Based on previous reports and the results presented here, we suggest that IL-2 may alter human hepatocyte CYP3A activity in one or more ways. First, as suggested by Tinel et al. (1995), IL-2 may produce direct suppression of CYP3A by binding to an IL-2 receptor on hepatocytes resulting in the transient suppression of CYP3A activity. Second, the effects of IL-2 may be indirect, i.e., through effects on Kupffer cells. Continuous infusions of IL-2 result in an increase in the plasma concentration of IL-1, IL-6, and tumor necrosis factor-α (Piscitelli et al., 1998), which are presumably released by activated Kupffer cells to produce suppressive effects on CYP3A. Third, it is possible that IL-2 may induce Kupffer cells to release additional mediators, such as prostaglandins, prostacyclins, or eicosanoids, which have been shown to regulate cytochrome P450 activity and may sensitize hepatocytes to the direct actions of IL-2. Our observation that direct effects of IL-2 are lost after 48 h unless hepatocytes are cultured in the presence of Kupffer cells indicates that more than one mechanism must be responsible for IL-2's effects in human liver.

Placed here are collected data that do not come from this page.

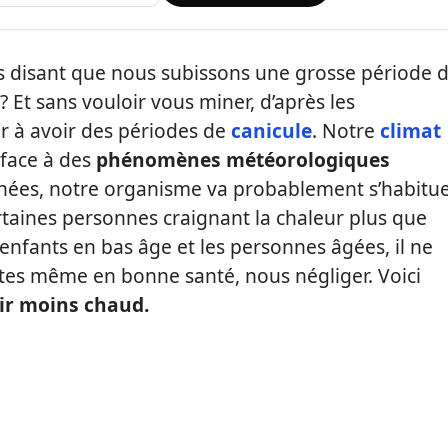
s disant que nous subissons une grosse période 
 Et sans vouloir vous miner, d’après les
uer à avoir des périodes de
canicule
. Notre
climat
 face à des
phénomènes météorologiques
s années, notre organisme va probablement s’habitu
taines personnes craignant la chaleur plus que
es enfants en bas âge et les personnes âgées, il ne
ltes même en bonne santé, nous négliger. Voici
oir moins chaud.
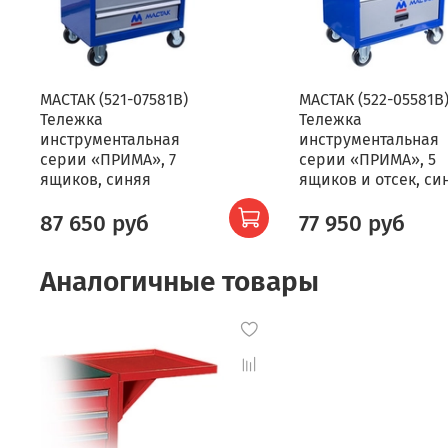
МАСТАК (521-07581B)
МАСТАК (522-05581B
Тележка
Тележка
инструментальная
инструментальная
серии «ПРИМА», 7
серии «ПРИМА», 5
ящиков, синяя
ящиков и отсек, си
87 650 руб
77 950 руб
Аналогичные товары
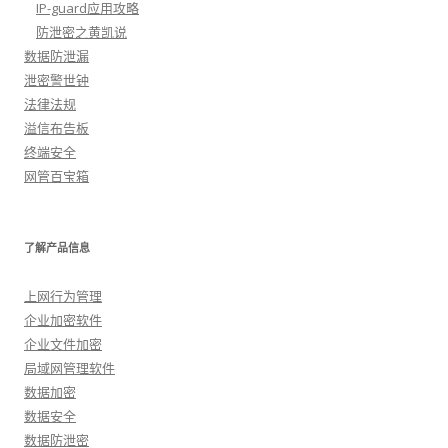
IP-guard应用攻略
防泄密之黄凯说
数据防泄漏
泄密警世钟
法律法规
溢信布告板
终端安全
网管百宝箱
了解产品信息
上网行为管理
企业加密软件
企业文件加密
局域网管理软件
数据加密
数据安全
数据防泄密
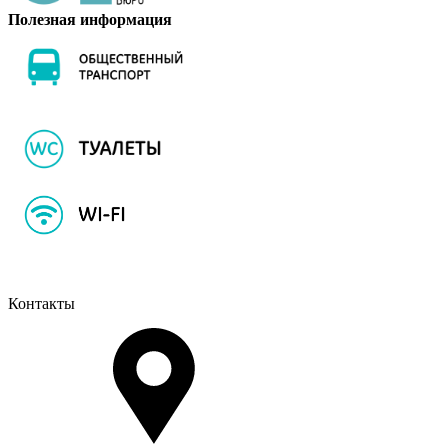
Полезная информация
Контакты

In summary, we have developed a coculture model which reproduces in vitro the effects of IL-2 on CYP3A activity previously reported in vivo. The beneficial use of IL-2 in the treatment of cancers and HIV and the alterations in hepatic drug metabolism that subsequently occur make it critically important to understand the nature of CYP3A regulation by IL-2. Cocultures of hepatocytes and Kupffer cells, particularly the inflammatory 4:10 ratio, can be used in the future to evaluate the specific mechanisms by which IL-2 suppresses CYP3A activity in human hepatocytes and determine the contribution of Kupffer cells to this process. Finally, IL-2 and other Th1-associated cytokines are elevated in certain hepatic diseases, such as chronic hepatitis C, due to hepatic infiltration of lymphocytes (Shackel et al., 2002). Therefore, the coculture models described here may also be useful in examining alterations in Kupffer cell controls on hepatocyte apoptotic and proliferative processes following localized changes in the hepatocyte environment that are associated with chronic liver infection.